Sunday, September 11, 2022

Belief, Faith and Enlightenment

What is YOUR practice? What do YOU believe in? What do YOU have faith in? Listed below are just a few words in regards to a conversation I had with Christopher Curtis Sensei, 8th Dan in Ki Aikido, aka Shin Shin Toitsu Aikido. I like the commentary below, as it ties in with my practice of the Wim Hof Method in Prescott Arizona. I've just begun my long journey with this 'way' or 'practice,' yet, I can still use great information from other practices I've worked with, such as Ki Aikido. 

Question: Are you enlightened? Another way of putting this is, do you believe in enlightenment, in whatever form this means to you?

Reply: When questions like this arise in our life, the thing we always need to find out is: What difference would it make in my practice if I knew the answer to this?

But I think that before we can answer this important question, we have to take a look at how we are using language.  You asked me, "...do you believe in enlightenment?"  

I don't "believe" that we do, and I don't "believe" that we don't ‘reach enlightenment’.  There is a big difference between the word "belief" and the word "faith."  When I believe something to be so, then I tend to see everything as if it backs up that belief, and distrust or reject anything that clearly doesn't support that belief.  In other words, belief is narrowing down, or limiting, of that which can be experienced "as it is."  Whereas if I have faith, there doesn't need to be any object of that faith.  Faith is an opening, an acceptance, and it provides an ability to be with whatever arises in confidence.  So, belief is quite limiting and therefore somewhat dangerous, while faith is freeing.
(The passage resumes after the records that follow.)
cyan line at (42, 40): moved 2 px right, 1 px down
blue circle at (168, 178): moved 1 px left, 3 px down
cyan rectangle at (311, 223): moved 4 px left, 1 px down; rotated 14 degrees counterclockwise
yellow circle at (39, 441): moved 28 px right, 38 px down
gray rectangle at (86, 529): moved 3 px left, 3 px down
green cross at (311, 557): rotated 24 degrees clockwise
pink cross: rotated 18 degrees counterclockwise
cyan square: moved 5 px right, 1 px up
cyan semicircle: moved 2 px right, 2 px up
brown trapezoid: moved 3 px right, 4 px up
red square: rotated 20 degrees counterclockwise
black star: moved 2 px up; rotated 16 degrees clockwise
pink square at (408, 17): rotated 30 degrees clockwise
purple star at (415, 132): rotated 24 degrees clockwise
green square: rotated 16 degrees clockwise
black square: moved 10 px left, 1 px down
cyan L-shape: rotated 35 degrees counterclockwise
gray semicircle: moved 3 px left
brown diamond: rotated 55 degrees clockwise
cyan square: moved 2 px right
 So, now let's return to the important question:  "How will this help me in my practice to know this?"  What is our practice?  Our practice is to be completely present in this moment and to experience whatever arises fully.  And that's it. There is nothing more, because everything else is imagined or constructed.   

We have sensation, we have emotion, and we have thought.  All three of these arise, often simultaneously, and we invariably take them to be fact, while actually, they are only the movement of energy.  If we look, we can notice that there is an awareness that is aware of all these movements, but is not a part of them, and is not affected directly by them.  This awareness we tend to call "I", but when we fall into this awareness, we find no "thing" there that could be identified as an "I" or a "person" or a "body".  It is the direct experience of this causeless awareness experiencing itself that is the purpose of our practice.
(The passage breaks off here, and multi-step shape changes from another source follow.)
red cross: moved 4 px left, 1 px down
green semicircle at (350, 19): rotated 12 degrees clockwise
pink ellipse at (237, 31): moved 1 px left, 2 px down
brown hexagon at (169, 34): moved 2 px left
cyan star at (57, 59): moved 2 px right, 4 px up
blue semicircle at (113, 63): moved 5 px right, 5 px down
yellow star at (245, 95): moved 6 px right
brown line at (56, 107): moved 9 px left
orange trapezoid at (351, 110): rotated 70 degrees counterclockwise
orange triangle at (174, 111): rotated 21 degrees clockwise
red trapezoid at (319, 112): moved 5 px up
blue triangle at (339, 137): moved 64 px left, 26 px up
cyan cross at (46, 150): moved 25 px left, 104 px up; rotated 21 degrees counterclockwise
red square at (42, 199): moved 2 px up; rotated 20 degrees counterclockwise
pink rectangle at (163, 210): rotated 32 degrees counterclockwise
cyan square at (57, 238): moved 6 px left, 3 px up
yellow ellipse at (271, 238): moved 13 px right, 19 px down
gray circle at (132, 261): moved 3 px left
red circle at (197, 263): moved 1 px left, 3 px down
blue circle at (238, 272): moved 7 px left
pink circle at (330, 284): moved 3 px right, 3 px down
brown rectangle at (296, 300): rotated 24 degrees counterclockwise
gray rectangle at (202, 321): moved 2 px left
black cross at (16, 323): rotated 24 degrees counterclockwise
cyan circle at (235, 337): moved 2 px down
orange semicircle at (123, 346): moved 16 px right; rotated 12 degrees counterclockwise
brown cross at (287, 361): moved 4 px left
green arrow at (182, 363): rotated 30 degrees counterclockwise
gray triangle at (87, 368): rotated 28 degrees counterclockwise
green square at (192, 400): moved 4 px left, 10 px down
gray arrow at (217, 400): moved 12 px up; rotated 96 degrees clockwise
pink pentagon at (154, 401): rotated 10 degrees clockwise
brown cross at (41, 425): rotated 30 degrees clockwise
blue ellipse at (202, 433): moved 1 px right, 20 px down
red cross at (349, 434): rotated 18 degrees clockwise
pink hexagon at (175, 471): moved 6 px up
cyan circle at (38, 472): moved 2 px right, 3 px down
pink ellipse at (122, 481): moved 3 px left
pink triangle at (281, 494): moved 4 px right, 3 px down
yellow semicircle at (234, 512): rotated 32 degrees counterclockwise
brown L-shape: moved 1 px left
 Of course, this is not problem as far as I am concerned.  Every single tradition ever invented carries the truth within it.  The trick is not to get caught up in that which is not the truth within it, of which there is always plenty.  To this end we must be "ruthless" with ourselves in our approach ("ruth" is old English for "pity").  In other words, we must be simple, open, and honest, and not be taken in by all comers.  

Kris Kelley and Curtis Sensei discussion.